* [Your instructions]:
Condense the paragraph that begins "For most of the first three games" in the article on Steve Sarkisian below into a short bulleted list that keeps its main facts.
#### Passage provided ####
Skip to main content

Steve Sarkisian points out lack of success so far for 'high profile players' in college football

FaceProfileby: Thomas Goldkamp9 hours ago
Steve Sarkisian, Arch Manning
Steve Sarkisian, Arch Manning (Will Gallagher/Inside Texas)

As Texas gets ready for a showdown with Florida in the Swamp, there’s a big question circling for Steve Sarkisian and the program. Is the team that showed up against Sam Houston going to show up again?

For most of the first three games of the season, the Longhorns played tight football. Everything seemed like a struggle. The Sam Houston game was a bloodletting of sorts, and the Texas stars, Arch Manning included, seemed to relish in the beating.

Sarkisian was asked about Manning, in particular, this week and went into a segue about other top players. He explained his thinking:

“Yeah, I mean I’m going to go on a little soapbox here then I’m going to get back to an answer,” he said. “I think one thing that came out of this weekend as well, and I’m looking around the country at the ‘high-profile players,’ I don’t know if any of them are living up to what everybody said they were supposed to be.

“But we’re in this era right now of everybody’s got a phone, so everybody’s got Twitter. There’s 9,000 podcasts going on. The coverage over college football is more and more intense than it’s ever been. And so players are getting put up on these pedestals really quickly in their careers.”

There have been some disastrous fall-outs. Arch Manning might not even have the worst crash out so far. Florida quarterback DJ Lagway, once a preseason Heisman Trophy favorite, threw five interceptions in a game against LSU.

Everyone seems to be pressing, and for Steve Sarkisian it’s one of the more relevant issues in college football right now. It is not limited to Texas.

“I felt like this weekend I could feel some guys pressing,” Sarkisian said. “Not so different, maybe, than Arch was pressing early on to where they feel like they have to live up to whether it’s whatever they’re allegedly making through NIL, or because this is what the media is saying I’m supposed to be or not being. College football players are getting critiqued and criticized more now than they ever have in the past, too, so this is a different era we’re in.”

That said, the Texas head coach knows it’s his job to provide solutions for guys like Manning. If Manning is pressing too much, it’s on Sarkisian to get him to loosen up.

“We have to do a great job as coaches of, I don’t want to say shelter, but we’ve got to protect our guys because they’re not pros yet,” Steve Sarkisian said. “The majority of them probably will be, of the guys that I’m talking about.
#### Material shown ####
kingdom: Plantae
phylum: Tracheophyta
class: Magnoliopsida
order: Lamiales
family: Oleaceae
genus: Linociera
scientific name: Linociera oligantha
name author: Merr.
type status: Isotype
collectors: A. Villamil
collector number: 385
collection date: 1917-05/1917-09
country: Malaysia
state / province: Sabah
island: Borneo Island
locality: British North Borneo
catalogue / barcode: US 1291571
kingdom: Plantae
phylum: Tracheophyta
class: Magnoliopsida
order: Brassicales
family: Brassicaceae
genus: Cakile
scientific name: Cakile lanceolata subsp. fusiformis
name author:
####
* [Exercise solution]:
- The Longhorns played tight football for most of the season's first three games, and everything seemed a struggle.
- The Sam Houston game was a bloodletting of sorts.
- Texas stars, Arch Manning included, seemed to relish the beating.